Your assignment: Pull out every line in the records below that contains the string "json", and copy those lines. Case matters when matching.

════

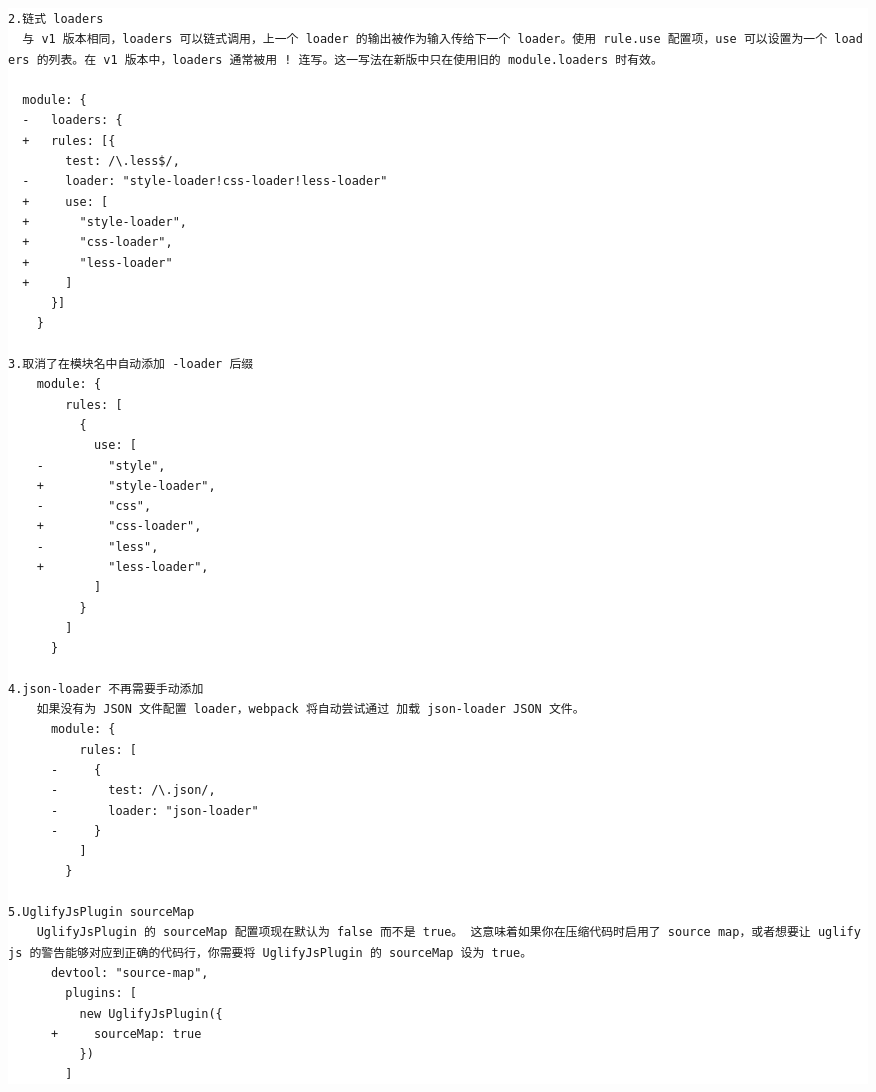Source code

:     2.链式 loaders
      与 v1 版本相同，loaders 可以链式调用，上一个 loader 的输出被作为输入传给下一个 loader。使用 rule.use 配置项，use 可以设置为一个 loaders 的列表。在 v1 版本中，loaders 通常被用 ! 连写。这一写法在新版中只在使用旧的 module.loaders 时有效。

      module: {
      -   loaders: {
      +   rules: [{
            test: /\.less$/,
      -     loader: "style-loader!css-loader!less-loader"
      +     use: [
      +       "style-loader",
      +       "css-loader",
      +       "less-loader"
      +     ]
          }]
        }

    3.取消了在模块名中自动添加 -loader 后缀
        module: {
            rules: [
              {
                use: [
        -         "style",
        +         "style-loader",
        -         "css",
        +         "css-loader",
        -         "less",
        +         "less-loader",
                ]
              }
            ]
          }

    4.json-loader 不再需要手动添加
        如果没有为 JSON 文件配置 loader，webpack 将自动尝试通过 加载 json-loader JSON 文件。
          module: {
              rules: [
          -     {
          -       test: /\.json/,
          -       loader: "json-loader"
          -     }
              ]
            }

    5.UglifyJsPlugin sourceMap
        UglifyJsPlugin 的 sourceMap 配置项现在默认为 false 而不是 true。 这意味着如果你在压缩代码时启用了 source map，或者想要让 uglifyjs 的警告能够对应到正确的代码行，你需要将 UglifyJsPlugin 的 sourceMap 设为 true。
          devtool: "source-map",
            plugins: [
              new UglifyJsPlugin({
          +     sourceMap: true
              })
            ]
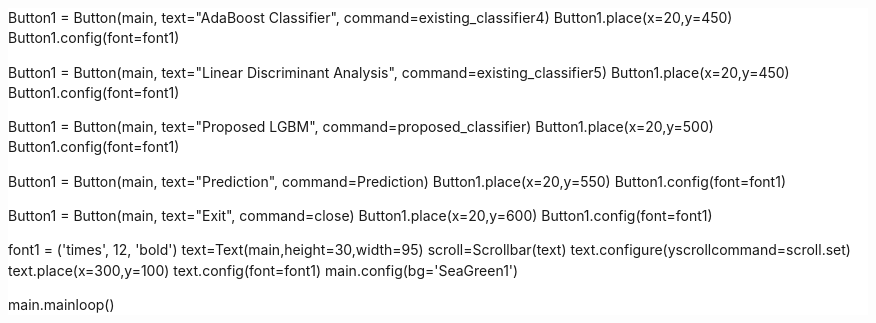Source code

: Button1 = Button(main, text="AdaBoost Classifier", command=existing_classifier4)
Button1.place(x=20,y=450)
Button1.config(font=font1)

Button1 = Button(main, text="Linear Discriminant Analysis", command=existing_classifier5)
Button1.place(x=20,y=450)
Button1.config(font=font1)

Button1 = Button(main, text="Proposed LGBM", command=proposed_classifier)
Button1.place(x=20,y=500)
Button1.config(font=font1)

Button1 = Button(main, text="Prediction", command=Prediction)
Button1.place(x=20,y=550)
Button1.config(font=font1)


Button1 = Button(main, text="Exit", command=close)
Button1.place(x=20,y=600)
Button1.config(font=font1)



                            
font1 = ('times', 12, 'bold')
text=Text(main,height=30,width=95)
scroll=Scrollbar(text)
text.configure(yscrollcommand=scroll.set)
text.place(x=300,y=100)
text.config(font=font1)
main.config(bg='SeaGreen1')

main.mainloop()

════

Task output:
    4.json-loader 不再需要手动添加
        如果没有为 JSON 文件配置 loader，webpack 将自动尝试通过 加载 json-loader JSON 文件。
          -       test: /\.json/,
          -       loader: "json-loader"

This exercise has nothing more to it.